Deputy Janice Crabtree was thirty-seven, blond, and attractive. She also had an associate degree in biology from the community college and loved to talk medical forensics with Dr. Singh, so there was a very good chance they could hear the results before the end of the day.

“We got the slug that went through the windshield.” Dalton handed Dwight a small plastic bag. “Looks like a deer slug from a smooth-bore twelve-gauge shotgun just like the one we brought in from the brother. We can get a warrant for his ammo and do a test firing.”

“Find any prints?” Dwight asked.

“The only useable ones in the cab are Booker’s and the victim’s. In fact, Booker’s seemed to be on every surface—glove box, radio, CDs, mirror, GPS. I swear he was like a monkey looking for peanuts. We found a lot of Earp’s prints but Booker’s are the only clear ones on the steering wheel, gearshift, door handles, or the vinyl. His prints overlay all the others. Same with the latch on the tailgate.”

“Maybe we can get something useful if the kid shows us where he found the truck,” said Dwight.

“Earp was killed over a week ago,” one of the team said dubiously.

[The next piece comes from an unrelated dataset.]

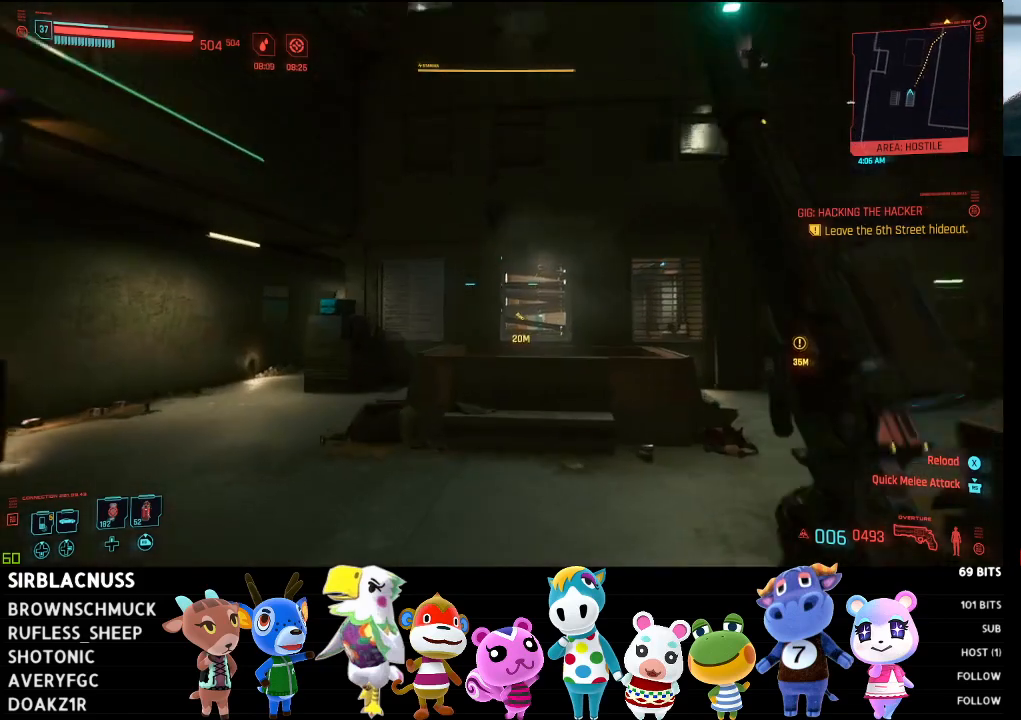
{"buttons": [], "left_stick": "up-right", "right_stick": "center", "events": [[17, "left_stick", "center"], [150, "right_stick", "left"], [250, "left_stick", "up-right"], [450, "right_stick", "center"]]}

“But it hasn’t rained since then,” Dalton reminded him. “We’re supposed to get some tonight, though, so right now’s probably our best chance.”

“Get Booker,” Dwight told McLamb.

  

Considering the amount of traffic on Highway 48—called “New 48” by longtime locals—and the old highway that followed the creek into Cotton Grove, the spot where the rails crossed under both roads was surprisingly isolated, a bit of waste ground made unattractive by the underpass, which sank the rails several feet lower than the surrounding ground level. Before the county built waste disposal sites twenty years ago, it had been an illegal dumping ground and an occasional refrigerator or box springs could still be seen rusting away under the weedy bushes.